▶ TEXT FOR ANALYSIS
-=-=-=-=-
A fully functional Unix shell built from scratch in C, implementing process management, job control, pipelines, signal handling, and persistent command history.

TL;DR — Why This Project Matters

  • Built a POSIX-compliant Unix shell from scratch in C
  • Full foreground & background job control (Ctrl-C, Ctrl-Z, &)
  • Supports pipes, I/O redirection, background execution, and sequential commands
  • Dynamic prompt showing user@hostname:path$ with live ~ home directory substitution
  • Uses process groups and terminal control (setpgid, tcsetpgrp)
  • Signal-safe design using sigaction without SA_RESTART
  • Environment variable expansion ($VAR) before execution
  • Persistent command history across sessions (~/.Psh_history)
  • Recursive descent parser validates syntax before any process is forked

How to Build and Run

Prerequisites

  • GCC compiler
  • Make
  • Linux (Ubuntu recommended)

Build

git clone https://github.com/perxeusss/Psh-shell.git
cd Psh-shell
make

Run

./psh

Exit

Type exit or press Ctrl-D. The shell prints logout and exits cleanly, killing all background jobs before exiting.
-=-=-=-=-
▶ WORK TO COMPLETE
1. According to the shell project overview, which file keeps the command history across sessions?
2. Reproduce the shell project overview word for word, everything from "A fully functional" down to "(Ctrl-C, Ctrl-Z, &)".
3. Pick up the shell project overview where it stops and keep writing it.

▶ RECORD EXCERPTS
-=-=-=-=-
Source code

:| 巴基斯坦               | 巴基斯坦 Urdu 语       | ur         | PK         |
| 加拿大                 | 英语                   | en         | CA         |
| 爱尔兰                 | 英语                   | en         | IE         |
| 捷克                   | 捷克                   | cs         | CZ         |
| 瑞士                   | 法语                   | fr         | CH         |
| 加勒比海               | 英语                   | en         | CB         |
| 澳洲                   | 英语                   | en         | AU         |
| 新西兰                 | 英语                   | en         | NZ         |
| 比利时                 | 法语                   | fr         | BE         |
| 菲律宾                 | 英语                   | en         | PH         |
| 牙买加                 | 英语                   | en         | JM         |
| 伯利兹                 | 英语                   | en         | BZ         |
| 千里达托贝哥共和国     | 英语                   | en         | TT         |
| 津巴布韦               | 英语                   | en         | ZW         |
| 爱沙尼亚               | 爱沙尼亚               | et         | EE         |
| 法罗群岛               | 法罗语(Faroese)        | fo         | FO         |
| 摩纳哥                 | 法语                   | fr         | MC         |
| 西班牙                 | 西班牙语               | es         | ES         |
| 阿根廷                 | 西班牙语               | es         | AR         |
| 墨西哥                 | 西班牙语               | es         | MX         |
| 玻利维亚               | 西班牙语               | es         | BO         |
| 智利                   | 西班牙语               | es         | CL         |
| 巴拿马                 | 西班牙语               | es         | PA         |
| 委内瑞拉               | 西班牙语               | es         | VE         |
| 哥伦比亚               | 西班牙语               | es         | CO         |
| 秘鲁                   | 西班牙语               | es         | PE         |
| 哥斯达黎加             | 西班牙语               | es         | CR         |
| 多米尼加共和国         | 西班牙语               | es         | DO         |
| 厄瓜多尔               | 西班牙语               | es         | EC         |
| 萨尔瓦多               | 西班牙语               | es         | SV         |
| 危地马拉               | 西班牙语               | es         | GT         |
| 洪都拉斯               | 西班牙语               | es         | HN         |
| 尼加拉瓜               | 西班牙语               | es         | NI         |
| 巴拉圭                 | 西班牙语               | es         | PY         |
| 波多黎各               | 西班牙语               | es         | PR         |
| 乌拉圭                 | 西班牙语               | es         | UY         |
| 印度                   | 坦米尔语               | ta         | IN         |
-=-=-=-=-
▶ OUTPUTS BY TASK
1. ~/.Psh_history

2.
A fully functional Unix shell built from scratch in C, implementing process management, job control, pipelines, signal handling, and persistent command history.

TL;DR — Why This Project Matters

  • Built a POSIX-compliant Unix shell from scratch in C
  • Full foreground & background job control (Ctrl-C, Ctrl-Z, &)

3.
Example

make && ./psh

# Dynamic prompt shows user, hostname, and current path
perxeuss@hostname:~$

# ~ substitution — home directory shown as ~
perxeuss@hostname:~$ cd /tmp
perxeuss@hostname:/tmp$ cd ~
perxeuss@hostname:~$

# Try a command
perxeuss@hostname:~$ echo Hello World
Hello World

# Run a pipeline
perxeuss@hostname:~$ ls -la | grep ".c" | wc -l
9

# Exit
perxeuss@hostname:~$ exit

Dynamic Prompt

The prompt is generated live on every command using real system calls:

perxeuss@hostname:~$
perxeuss@hostname:~/projects$
perxeuss@hostname:/tmp/build$

Format: user@hostname:path$

  • user — read from $USER environment variable
  • hostname — fetched via gethostname()
  • path — current working directory from getcwd(), with home directory replaced by ~

The ~ substitution works by comparing the current working directory against the shell's recorded home at startup. If the path starts with the home prefix, it is replaced with ~ — matching real shell behavior.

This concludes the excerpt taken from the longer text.